I’ve encountered a Supervisor behaviour I find surprising.

In a few words, a library I’m working on had an issue where the entire app would shut down after too many errors in a process. All the processes are in a supervision tree with multiple nested supervisors, strategy: :one_for_one and restart: :permanent.
I appreciate that it might be the sensible thing to do, but I’m having troubles finding documentation on this.

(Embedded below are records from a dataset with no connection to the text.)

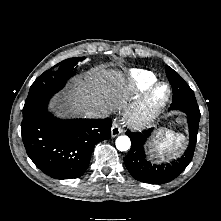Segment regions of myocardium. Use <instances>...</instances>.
Returning <instances> with one entry per match:
<instances>
[{
	"instance_id": "myocardium-1",
	"label": "myocardium",
	"mask_w": 221,
	"mask_h": 221,
	"mask_svg": "<svg viewBox=\"0 0 221 221\" xmlns=\"http://www.w3.org/2000/svg\"><path fill=\"white\" fill-rule=\"evenodd\" d=\"M164 88V93L160 90ZM172 95L169 84L159 82L154 84L140 101L137 108L128 115L129 121L135 127H144L151 124L168 104Z\"/></svg>"
}]
</instances>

My specific problem was that I had forgotten to declare a handle_info clause in a genserver. I’m using Redis pub-sub and I was testing what happens when the Redis server is terminated while the mix app is still running.
The library I’m using, redix_pub_sub, requires a running genserver to maintain the connection with Redis, which will receive a :disconnect message if something interrupts the connection. Since I wasn’t handling it, stopping Redis caused a stream of errors.

The process would crash with a FunctionClauseError for the missing handle_info, then be restarted as expected, and then crash again for the same reason. I could verify that it would be restarted three times before a complete system failure.
After three restarts and errors, the application would give up and terminate with this message printed on the console:

[info]  Application my_app_name exited: shutdown

This would affect that specific supervision tree only, and not the rest. If run inside iex -S mix, for example, I could restart it with Application.ensure_started(:my_app_name).

Implementing the missing function clause solves the immediate problem, of course, but I am wondering if I can control the “shutdown everything” behaviour.

I can reproduce the issue by triggering other errors in quick sequence.
For example adding a 1 / 0 in function that I can trigger manually is “tolerated” and the supervisors do their job. Adding it in a callback that is invoked multiple times when a process starts, on the other hand, will take everything down.

As I said, this might be the most sensible thing to do, but I’d like to learn more.

pma · April 17, 2017, 8:25am

Hi,

Further docs on the supervisor behaviour:

By default the supervisor will try to restart a child unless a threshold of max_restarts in a window of max_seconds is reached. If the threshold is reached, the assumption is that the error is persistent, and no amount of restarts can bring it to a valid state. So the supervisor terminates all it’s children and then itself. The next higher level supervisor will then take some action, which may include restarting the terminated supervisor. If the restart intensity threshold is reached, this level too will terminate. This will eventually bubble up until the main application supervisor terminates itself.

The default max_restarts is 3 and max_seconds 5.

tompave · April 17, 2017, 10:41am

Thank you, this is exactly what I was looking for.